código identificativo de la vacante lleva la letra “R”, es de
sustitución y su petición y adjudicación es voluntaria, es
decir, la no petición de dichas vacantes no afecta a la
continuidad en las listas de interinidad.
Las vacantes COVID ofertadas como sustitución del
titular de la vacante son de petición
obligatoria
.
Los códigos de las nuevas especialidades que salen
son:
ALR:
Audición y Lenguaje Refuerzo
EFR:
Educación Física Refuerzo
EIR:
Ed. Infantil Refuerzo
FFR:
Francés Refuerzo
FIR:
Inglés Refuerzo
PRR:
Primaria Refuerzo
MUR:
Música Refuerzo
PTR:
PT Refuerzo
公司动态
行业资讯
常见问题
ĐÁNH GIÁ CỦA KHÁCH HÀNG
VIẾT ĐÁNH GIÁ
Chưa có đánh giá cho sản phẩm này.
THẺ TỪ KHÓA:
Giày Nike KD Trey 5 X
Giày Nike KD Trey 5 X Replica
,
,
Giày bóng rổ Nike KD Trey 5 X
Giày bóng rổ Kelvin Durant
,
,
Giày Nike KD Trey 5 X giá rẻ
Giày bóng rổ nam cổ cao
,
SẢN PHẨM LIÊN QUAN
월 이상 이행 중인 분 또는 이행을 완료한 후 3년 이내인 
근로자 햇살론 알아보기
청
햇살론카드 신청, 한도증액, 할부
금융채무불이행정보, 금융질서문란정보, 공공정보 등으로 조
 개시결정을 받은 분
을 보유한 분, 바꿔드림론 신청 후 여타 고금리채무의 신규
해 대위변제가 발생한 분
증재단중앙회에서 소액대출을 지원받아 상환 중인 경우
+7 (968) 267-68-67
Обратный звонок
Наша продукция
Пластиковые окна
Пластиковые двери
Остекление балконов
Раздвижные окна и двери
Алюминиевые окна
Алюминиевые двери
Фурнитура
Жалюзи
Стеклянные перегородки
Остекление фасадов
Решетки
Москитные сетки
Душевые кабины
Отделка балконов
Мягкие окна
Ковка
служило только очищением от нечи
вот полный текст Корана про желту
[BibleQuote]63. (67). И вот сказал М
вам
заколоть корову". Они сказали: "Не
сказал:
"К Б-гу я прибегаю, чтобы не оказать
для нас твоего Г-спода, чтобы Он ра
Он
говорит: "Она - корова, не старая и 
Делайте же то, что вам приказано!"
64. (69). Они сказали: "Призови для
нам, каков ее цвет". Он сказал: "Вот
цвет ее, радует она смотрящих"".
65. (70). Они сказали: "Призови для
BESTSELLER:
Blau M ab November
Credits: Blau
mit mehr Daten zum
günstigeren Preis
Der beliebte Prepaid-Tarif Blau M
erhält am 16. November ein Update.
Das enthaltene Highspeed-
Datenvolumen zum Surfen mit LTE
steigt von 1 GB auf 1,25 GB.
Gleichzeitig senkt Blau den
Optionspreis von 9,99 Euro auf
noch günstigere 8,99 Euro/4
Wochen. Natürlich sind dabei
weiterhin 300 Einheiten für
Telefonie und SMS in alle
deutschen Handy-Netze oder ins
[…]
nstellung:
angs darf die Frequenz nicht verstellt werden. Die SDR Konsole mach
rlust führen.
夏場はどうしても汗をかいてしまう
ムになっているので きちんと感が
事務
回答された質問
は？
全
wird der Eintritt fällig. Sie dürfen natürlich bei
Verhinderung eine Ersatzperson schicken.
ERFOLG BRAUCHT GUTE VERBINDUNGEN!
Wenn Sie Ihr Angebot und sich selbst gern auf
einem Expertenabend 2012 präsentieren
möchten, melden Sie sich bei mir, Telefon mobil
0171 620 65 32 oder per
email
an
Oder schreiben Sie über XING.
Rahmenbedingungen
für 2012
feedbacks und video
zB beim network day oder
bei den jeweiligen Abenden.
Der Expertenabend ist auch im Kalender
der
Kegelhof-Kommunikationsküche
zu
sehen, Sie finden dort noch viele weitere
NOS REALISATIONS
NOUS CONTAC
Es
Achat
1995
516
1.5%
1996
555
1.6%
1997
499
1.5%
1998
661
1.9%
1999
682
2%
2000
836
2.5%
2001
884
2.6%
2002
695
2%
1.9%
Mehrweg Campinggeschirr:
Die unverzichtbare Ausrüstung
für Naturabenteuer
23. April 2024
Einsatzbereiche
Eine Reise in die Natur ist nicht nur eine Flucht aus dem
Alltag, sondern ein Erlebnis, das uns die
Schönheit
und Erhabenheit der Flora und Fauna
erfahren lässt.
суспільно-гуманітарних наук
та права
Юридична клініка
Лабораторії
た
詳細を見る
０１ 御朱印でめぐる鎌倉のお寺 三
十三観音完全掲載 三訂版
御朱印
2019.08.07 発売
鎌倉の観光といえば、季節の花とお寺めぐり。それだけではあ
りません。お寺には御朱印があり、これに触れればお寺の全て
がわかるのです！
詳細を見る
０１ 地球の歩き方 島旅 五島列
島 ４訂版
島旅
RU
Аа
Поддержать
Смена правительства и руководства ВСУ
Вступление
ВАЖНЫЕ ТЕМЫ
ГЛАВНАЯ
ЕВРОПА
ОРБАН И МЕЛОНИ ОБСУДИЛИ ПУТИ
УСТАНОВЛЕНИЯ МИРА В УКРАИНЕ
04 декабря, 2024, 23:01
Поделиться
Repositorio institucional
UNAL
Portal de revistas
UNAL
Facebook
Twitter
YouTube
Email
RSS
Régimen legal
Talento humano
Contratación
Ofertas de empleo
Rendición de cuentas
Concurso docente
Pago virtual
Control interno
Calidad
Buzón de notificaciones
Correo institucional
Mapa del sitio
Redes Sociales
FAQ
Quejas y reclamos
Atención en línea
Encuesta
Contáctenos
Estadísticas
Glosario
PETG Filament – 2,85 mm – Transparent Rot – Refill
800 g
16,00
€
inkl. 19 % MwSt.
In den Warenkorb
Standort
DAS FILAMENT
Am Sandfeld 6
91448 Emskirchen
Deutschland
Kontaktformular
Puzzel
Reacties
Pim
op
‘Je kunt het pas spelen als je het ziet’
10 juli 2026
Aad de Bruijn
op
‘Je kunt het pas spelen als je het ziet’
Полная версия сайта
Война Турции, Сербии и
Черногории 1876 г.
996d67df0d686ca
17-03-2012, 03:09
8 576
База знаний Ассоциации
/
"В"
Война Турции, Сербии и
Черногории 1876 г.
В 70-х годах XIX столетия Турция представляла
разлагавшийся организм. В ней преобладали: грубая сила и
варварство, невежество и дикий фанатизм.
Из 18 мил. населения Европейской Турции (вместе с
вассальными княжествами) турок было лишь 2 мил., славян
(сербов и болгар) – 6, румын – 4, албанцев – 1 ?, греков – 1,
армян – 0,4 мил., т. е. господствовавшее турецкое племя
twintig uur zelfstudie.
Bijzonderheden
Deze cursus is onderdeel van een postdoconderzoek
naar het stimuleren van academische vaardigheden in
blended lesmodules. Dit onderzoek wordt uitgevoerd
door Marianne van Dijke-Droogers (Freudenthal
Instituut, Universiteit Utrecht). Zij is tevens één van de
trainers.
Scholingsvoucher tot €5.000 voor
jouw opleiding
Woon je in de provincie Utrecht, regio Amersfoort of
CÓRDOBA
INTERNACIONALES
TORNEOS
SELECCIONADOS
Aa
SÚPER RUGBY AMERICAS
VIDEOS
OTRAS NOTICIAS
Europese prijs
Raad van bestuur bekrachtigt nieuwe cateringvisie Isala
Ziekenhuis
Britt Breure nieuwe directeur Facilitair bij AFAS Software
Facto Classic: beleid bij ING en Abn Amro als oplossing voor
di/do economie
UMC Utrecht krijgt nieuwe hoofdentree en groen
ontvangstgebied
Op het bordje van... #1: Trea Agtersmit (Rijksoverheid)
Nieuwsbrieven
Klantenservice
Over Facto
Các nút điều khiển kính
+ + + + +
What needs to be done →
Print all of the data above verbatim, line for line, with no alterations.

Result below →
código identificativo de la vacante lleva la letra “R”, es de
sustitución y su petición y adjudicación es voluntaria, es
decir, la no petición de dichas vacantes no afecta a la
continuidad en las listas de interinidad.
Las vacantes COVID ofertadas como sustitución del
titular de la vacante son de petición
obligatoria
.
Los códigos de las nuevas especialidades que salen
son:
ALR:
Audición y Lenguaje Refuerzo
EFR:
Educación Física Refuerzo
EIR:
Ed. Infantil Refuerzo
FFR:
Francés Refuerzo
FIR:
Inglés Refuerzo
PRR:
Primaria Refuerzo
MUR:
Música Refuerzo
PTR:
PT Refuerzo
公司动态
行业资讯
常见问题
ĐÁNH GIÁ CỦA KHÁCH HÀNG
VIẾT ĐÁNH GIÁ
Chưa có đánh giá cho sản phẩm này.
THẺ TỪ KHÓA:
Giày Nike KD Trey 5 X
Giày Nike KD Trey 5 X Replica
,
,
Giày bóng rổ Nike KD Trey 5 X
Giày bóng rổ Kelvin Durant
,
,
Giày Nike KD Trey 5 X giá rẻ
Giày bóng rổ nam cổ cao
,
SẢN PHẨM LIÊN QUAN
월 이상 이행 중인 분 또는 이행을 완료한 후 3년 이내인 
근로자 햇살론 알아보기
청
햇살론카드 신청, 한도증액, 할부
금융채무불이행정보, 금융질서문란정보, 공공정보 등으로 조
 개시결정을 받은 분
을 보유한 분, 바꿔드림론 신청 후 여타 고금리채무의 신규
해 대위변제가 발생한 분
증재단중앙회에서 소액대출을 지원받아 상환 중인 경우
+7 (968) 267-68-67
Обратный звонок
Наша продукция
Пластиковые окна
Пластиковые двери
Остекление балконов
Раздвижные окна и двери
Алюминиевые окна
Алюминиевые двери
Фурнитура
Жалюзи
Стеклянные перегородки
Остекление фасадов
Решетки
Москитные сетки
Душевые кабины
Отделка балконов
Мягкие окна
Ковка
служило только очищением от нечи
вот полный текст Корана про желту
[BibleQuote]63. (67). И вот сказал М
вам
заколоть корову". Они сказали: "Не
сказал:
"К Б-гу я прибегаю, чтобы не оказать
для нас твоего Г-спода, чтобы Он ра
Он
говорит: "Она - корова, не старая и 
Делайте же то, что вам приказано!"
64. (69). Они сказали: "Призови для
нам, каков ее цвет". Он сказал: "Вот
цвет ее, радует она смотрящих"".
65. (70). Они сказали: "Призови для
BESTSELLER:
Blau M ab November
Credits: Blau
mit mehr Daten zum
günstigeren Preis
Der beliebte Prepaid-Tarif Blau M
erhält am 16. November ein Update.
Das enthaltene Highspeed-
Datenvolumen zum Surfen mit LTE
steigt von 1 GB auf 1,25 GB.
Gleichzeitig senkt Blau den
Optionspreis von 9,99 Euro auf
noch günstigere 8,99 Euro/4
Wochen. Natürlich sind dabei
weiterhin 300 Einheiten für
Telefonie und SMS in alle
deutschen Handy-Netze oder ins
[…]
nstellung:
angs darf die Frequenz nicht verstellt werden. Die SDR Konsole mach
rlust führen.
夏場はどうしても汗をかいてしまう
ムになっているので きちんと感が
事務
回答された質問
は？
全
wird der Eintritt fällig. Sie dürfen natürlich bei
Verhinderung eine Ersatzperson schicken.
ERFOLG BRAUCHT GUTE VERBINDUNGEN!
Wenn Sie Ihr Angebot und sich selbst gern auf
einem Expertenabend 2012 präsentieren
möchten, melden Sie sich bei mir, Telefon mobil
0171 620 65 32 oder per
email
an
Oder schreiben Sie über XING.
Rahmenbedingungen
für 2012
feedbacks und video
zB beim network day oder
bei den jeweiligen Abenden.
Der Expertenabend ist auch im Kalender
der
Kegelhof-Kommunikationsküche
zu
sehen, Sie finden dort noch viele weitere
NOS REALISATIONS
NOUS CONTAC
Es
Achat
1995
516
1.5%
1996
555
1.6%
1997
499
1.5%
1998
661
1.9%
1999
682
2%
2000
836
2.5%
2001
884
2.6%
2002
695
2%
1.9%
Mehrweg Campinggeschirr:
Die unverzichtbare Ausrüstung
für Naturabenteuer
23. April 2024
Einsatzbereiche
Eine Reise in die Natur ist nicht nur eine Flucht aus dem
Alltag, sondern ein Erlebnis, das uns die
Schönheit
und Erhabenheit der Flora und Fauna
erfahren lässt.
суспільно-гуманітарних наук
та права
Юридична клініка
Лабораторії
た
詳細を見る
０１ 御朱印でめぐる鎌倉のお寺 三
十三観音完全掲載 三訂版
御朱印
2019.08.07 発売
鎌倉の観光といえば、季節の花とお寺めぐり。それだけではあ
りません。お寺には御朱印があり、これに触れればお寺の全て
がわかるのです！
詳細を見る
０１ 地球の歩き方 島旅 五島列
島 ４訂版
島旅
RU
Аа
Поддержать
Смена правительства и руководства ВСУ
Вступление
ВАЖНЫЕ ТЕМЫ
ГЛАВНАЯ
ЕВРОПА
ОРБАН И МЕЛОНИ ОБСУДИЛИ ПУТИ
УСТАНОВЛЕНИЯ МИРА В УКРАИНЕ
04 декабря, 2024, 23:01
Поделиться
Repositorio institucional
UNAL
Portal de revistas
UNAL
Facebook
Twitter
YouTube
Email
RSS
Régimen legal
Talento humano
Contratación
Ofertas de empleo
Rendición de cuentas
Concurso docente
Pago virtual
Control interno
Calidad
Buzón de notificaciones
Correo institucional
Mapa del sitio
Redes Sociales
FAQ
Quejas y reclamos
Atención en línea
Encuesta
Contáctenos
Estadísticas
Glosario
PETG Filament – 2,85 mm – Transparent Rot – Refill
800 g
16,00
€
inkl. 19 % MwSt.
In den Warenkorb
Standort
DAS FILAMENT
Am Sandfeld 6
91448 Emskirchen
Deutschland
Kontaktformular
Puzzel
Reacties
Pim
op
‘Je kunt het pas spelen als je het ziet’
10 juli 2026
Aad de Bruijn
op
‘Je kunt het pas spelen als je het ziet’
Полная версия сайта
Война Турции, Сербии и
Черногории 1876 г.
996d67df0d686ca
17-03-2012, 03:09
8 576
База знаний Ассоциации
/
"В"
Война Турции, Сербии и
Черногории 1876 г.
В 70-х годах XIX столетия Турция представляла
разлагавшийся организм. В ней преобладали: грубая сила и
варварство, невежество и дикий фанатизм.
Из 18 мил. населения Европейской Турции (вместе с
вассальными княжествами) турок было лишь 2 мил., славян
(сербов и болгар) – 6, румын – 4, албанцев – 1 ?, греков – 1,
армян – 0,4 мил., т. е. господствовавшее турецкое племя
twintig uur zelfstudie.
Bijzonderheden
Deze cursus is onderdeel van een postdoconderzoek
naar het stimuleren van academische vaardigheden in
blended lesmodules. Dit onderzoek wordt uitgevoerd
door Marianne van Dijke-Droogers (Freudenthal
Instituut, Universiteit Utrecht). Zij is tevens één van de
trainers.
Scholingsvoucher tot €5.000 voor
jouw opleiding
Woon je in de provincie Utrecht, regio Amersfoort of
CÓRDOBA
INTERNACIONALES
TORNEOS
SELECCIONADOS
Aa
SÚPER RUGBY AMERICAS
VIDEOS
OTRAS NOTICIAS
Europese prijs
Raad van bestuur bekrachtigt nieuwe cateringvisie Isala
Ziekenhuis
Britt Breure nieuwe directeur Facilitair bij AFAS Software
Facto Classic: beleid bij ING en Abn Amro als oplossing voor
di/do economie
UMC Utrecht krijgt nieuwe hoofdentree en groen
ontvangstgebied
Op het bordje van... #1: Trea Agtersmit (Rijksoverheid)
Nieuwsbrieven
Klantenservice
Over Facto
Các nút điều khiển kính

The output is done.